In an institution where teachers see themselves as a workforce and see daily issues as getting their demands and democratic rights in place, then these maters would take second place.
Are science teachers well equipped to take kids through practical lessons outdoors and give them projects to do?
Science teachers in schools are given in-service training continuously. A lot of school teachers are very creative and outgoing. But nothing like that happens in the field of higher education.
If you take geology, archaeology or social work, there’s a lot of field work involved. Take engineering, for example. Projects are part of their curriculum even though not all that the students do touch on reality. Some might be academic projects, still there is a culture. So, to a great extent, school teachers and science teachers are well equipped, but there’s more to be done in the higher education sector.
How do students qualify for university? Should they get an entry based on marks, grades or general performance?
Admission to a university is not for all, but for the best from the higher secondary. When I say this, I assume that all students in our country should have the right to study up to higher secondary, even if their performance and caliber are not up to the mark. But university education is not something that’s essential for everyone and certainly not a uniform one. If people can excel in life and contribute to society in ways other than through university education
they should turn to that. University entry should be based on both the assessment done at the higher secondary and performance in the entrance examination. As for marks or grades, I stand with grades.
Is technology the only answer to next generation success?
In a very coarse way you could say “yes”, everybody’s success now depends on technology. Think of a world not only without computers and mobile phones, but one without electricity or automobiles. Unimaginable! Technology is essential, but not for everything. Technology is one of the realities of modern life. But I don’t see how success can be related to technology.

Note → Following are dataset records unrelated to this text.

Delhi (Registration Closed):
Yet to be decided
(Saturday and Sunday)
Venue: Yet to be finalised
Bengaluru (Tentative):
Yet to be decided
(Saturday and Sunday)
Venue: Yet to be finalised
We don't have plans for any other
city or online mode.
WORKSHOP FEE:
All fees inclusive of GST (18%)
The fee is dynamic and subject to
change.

The world has possibilities and opportunities for everyone to succeed, especially for those who bring out their innate ability to innovate. Technology itself is the result of innovation. So, innovation and nurturing the ability to innovate and be creative are the paths for success.
Has music helped you as a person and a professional as well?
That’s a personal question. My personality is complete only with the aspect of music. As a person trained in electrical engineering and who works in the field of applied science, only one part of the brain works in those areas, arguably the left side. So, music keeps the right side of my brain alive.
Music helps me to balance my brain activity. Singing gives you a sense of satisfaction, a sense of attainment that science does not give me. Of course, there’s a sense of achievement when you attain success in science. There’s a sense of intellectual achievement, but with music, it’s pleasure you derive. There’s a kind of contentment that you experience. And as different from science, music can be a personal activity. On the contrary, if you are engaged in scientific work, it ultimately has to be recognized by the scientific community for you to reap benefits or get your due recognition.
But a musician can sing and derive the joy of singing without anybody else evaluating and marking it. There are many people who enjoy singing in the bathroom, unmindful of the world. When you sing you are a very nice person or the niceness in you comes to the fore.